What was the purpose of the study? To examine how couples negotiate and make meaning out of critical junctures that may occur in the early stages of marriage. Many marital theorists have described the early stages of romantic relationships as moving from a period of early bliss and idealization to a stage of disillusionment. Individuals are thought to be drawn to partners who replicate patterns of early attachment figures in an unconscious attempt to heal the wounds of earlier relationships. While this theory is quite prevalent and informs many stage theories of marriage and models of marital therapy, this was the first research study to examine this critical period in a non-clinical sample to see if these stages are typical developmental processes for couples.

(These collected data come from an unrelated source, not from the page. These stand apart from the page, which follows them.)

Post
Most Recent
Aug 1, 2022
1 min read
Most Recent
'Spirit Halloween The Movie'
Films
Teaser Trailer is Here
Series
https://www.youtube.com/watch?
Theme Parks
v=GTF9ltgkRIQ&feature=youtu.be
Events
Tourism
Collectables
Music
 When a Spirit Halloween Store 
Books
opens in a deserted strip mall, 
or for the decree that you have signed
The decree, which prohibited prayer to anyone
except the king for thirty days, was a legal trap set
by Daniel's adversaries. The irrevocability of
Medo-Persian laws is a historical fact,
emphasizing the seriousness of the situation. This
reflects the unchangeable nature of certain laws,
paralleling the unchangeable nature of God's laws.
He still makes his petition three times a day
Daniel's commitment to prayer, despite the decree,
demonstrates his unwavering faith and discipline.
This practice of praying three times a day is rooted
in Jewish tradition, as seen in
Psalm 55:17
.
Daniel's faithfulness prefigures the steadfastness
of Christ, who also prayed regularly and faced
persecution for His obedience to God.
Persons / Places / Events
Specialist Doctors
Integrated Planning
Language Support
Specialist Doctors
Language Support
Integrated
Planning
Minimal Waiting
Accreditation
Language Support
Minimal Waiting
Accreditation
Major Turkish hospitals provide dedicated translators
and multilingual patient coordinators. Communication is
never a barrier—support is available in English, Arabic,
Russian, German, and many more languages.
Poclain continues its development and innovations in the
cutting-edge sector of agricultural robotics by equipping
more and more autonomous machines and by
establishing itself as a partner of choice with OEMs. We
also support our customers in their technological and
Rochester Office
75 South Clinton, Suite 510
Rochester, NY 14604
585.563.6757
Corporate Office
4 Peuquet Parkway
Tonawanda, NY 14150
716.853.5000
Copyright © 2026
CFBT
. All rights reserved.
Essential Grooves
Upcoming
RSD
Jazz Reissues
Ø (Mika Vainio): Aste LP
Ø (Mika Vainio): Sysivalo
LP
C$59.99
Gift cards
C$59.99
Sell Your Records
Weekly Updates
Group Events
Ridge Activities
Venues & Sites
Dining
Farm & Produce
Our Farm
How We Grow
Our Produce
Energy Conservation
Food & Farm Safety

How was it done? I identified couples who had been married for between 3 and 10 years, were in their first marriage, and had never been in couples therapy. Using a semi-structured interview format, I conducted in-depth qualitative interviews with each member of the couple, followed by an interview with the couple together. Participants also filled out a marital satisfaction inventory and background data questionnaire. I then coded transcripts of the 48 interviews using a combination of a “grounded” approach to coding, as well as codes developed from the research questions and existing literature.

Key Findings

  • Experiences of healing were a critical theme in the story of many happy marriages in which one or both spouses described disturbances in their families of origin. Individuals in these healing marriages report corrective attachment experiences with their spouses in which they receive a kind of emotional support that was missing in their family of origin.

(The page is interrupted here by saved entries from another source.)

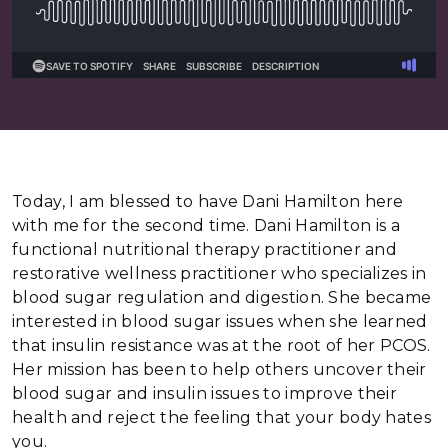
Today, I am blessed to have Dani Hamilton here
with me for the second time. Dani Hamilton is a
functional nutritional therapy practitioner and
restorative wellness practitioner who specializes in
blood sugar regulation and digestion. She became
interested in blood sugar issues when she learned
that insulin resistance was at the root of her PCOS.
Her mission has been to help others uncover their
blood sugar and insulin issues to improve their
health and reject the feeling that your body hates
you.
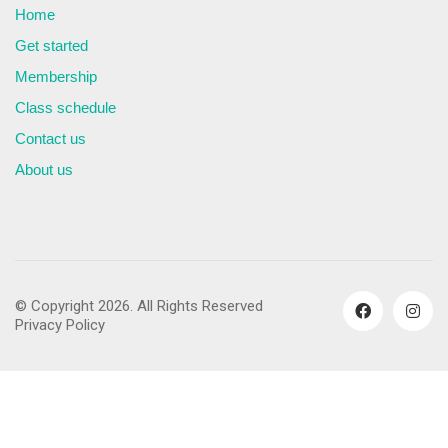
Home
Get started
Membership
Class schedule
Contact us
About us
© Copyright 2026. All Rights Reserved
Privacy Policy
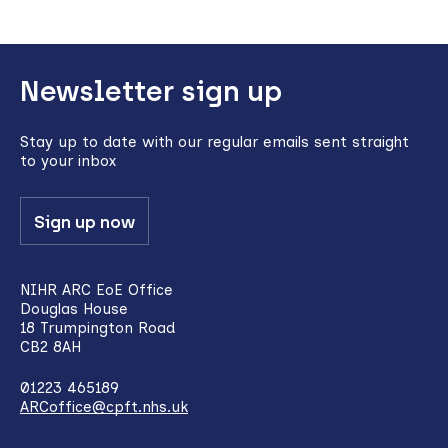
Back
Newsletter sign up
to
top
Stay up to date with our regular emails sent straight
to your inbox
Sign up now
NIHR ARC EoE Office
Douglas House
18 Trumpington Road
CB2 8AH
01223 465189
ARCoffice@cpft.nhs.uk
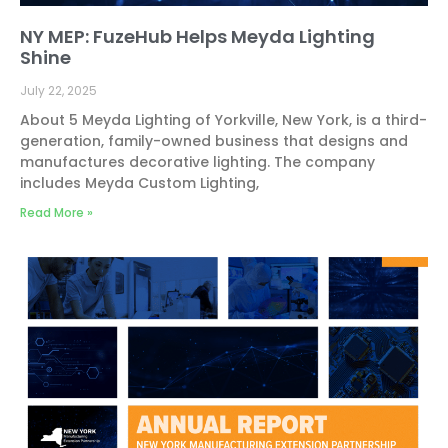
NY MEP: FuzeHub Helps Meyda Lighting
Shine
July 22, 2025
About 5 Meyda Lighting of Yorkville, New York, is a third-
generation, family-owned business that designs and
manufactures decorative lighting. The company
includes Meyda Custom Lighting,
Read More »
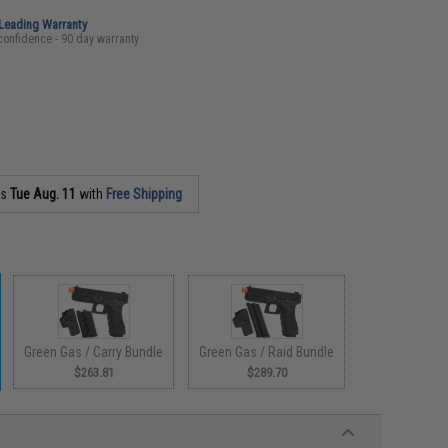
-Leading Warranty
confidence - 90 day warranty
as
Tue Aug. 11
with
Free Shipping
Green Gas / Carry Bundle
Green Gas / Raid Bundle
$263.81
$289.70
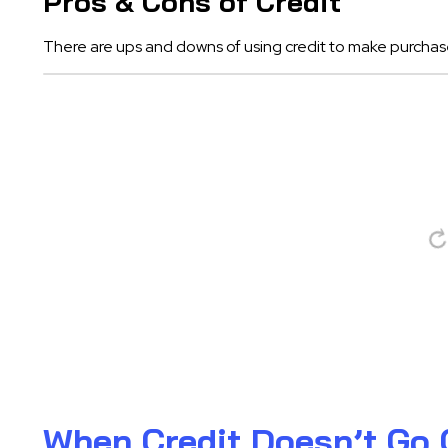
Pros & Cons of Credit
There are ups and downs of using credit to make purchas
When Credit Doesn’t Go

  • The vast majority of the non-distressed couples in the study did not report experiences of disillusionment or de-idealization. It may be that experiences of disillusionment and de-idealization are more common in distressed marriages.
  • Couples who were able to negotiate critical junctures in their relationships—such as employment difficulties, the birth of children, the death of a parent, or the illness of one of the partners-- without significant or lasting declines in marital satisfaction appeared to have certain qualities: (a) an ability to insulate their relationship from stressors and relationship events; (b) a firm commitment (at least consciously) not to repeat the patterns of their parents; and (c) a capacity for non-defensive, affirming communication.
  • Couples who were unable to negotiate critical junctures in their relationships and suffered declines in marital satisfaction also appeared to have certain qualities: (a) they managed conflicts in ways that felt unfair to one or both partners; (b) they appeared overwhelmed by multiple stressors and were unable to separate stressors from the relationship itself; and (c) their relationships appeared to repeat negative aspects of their relationships with their families-of-origin.
  • Some couples in which one or both partners had predominantly happy memories of childhood consciously modeled their marriages on the marriage of one or both sets of parents. These couples did not experience critical junctures as a problem and tended to describe their developmental transitions in early marriage as smooth.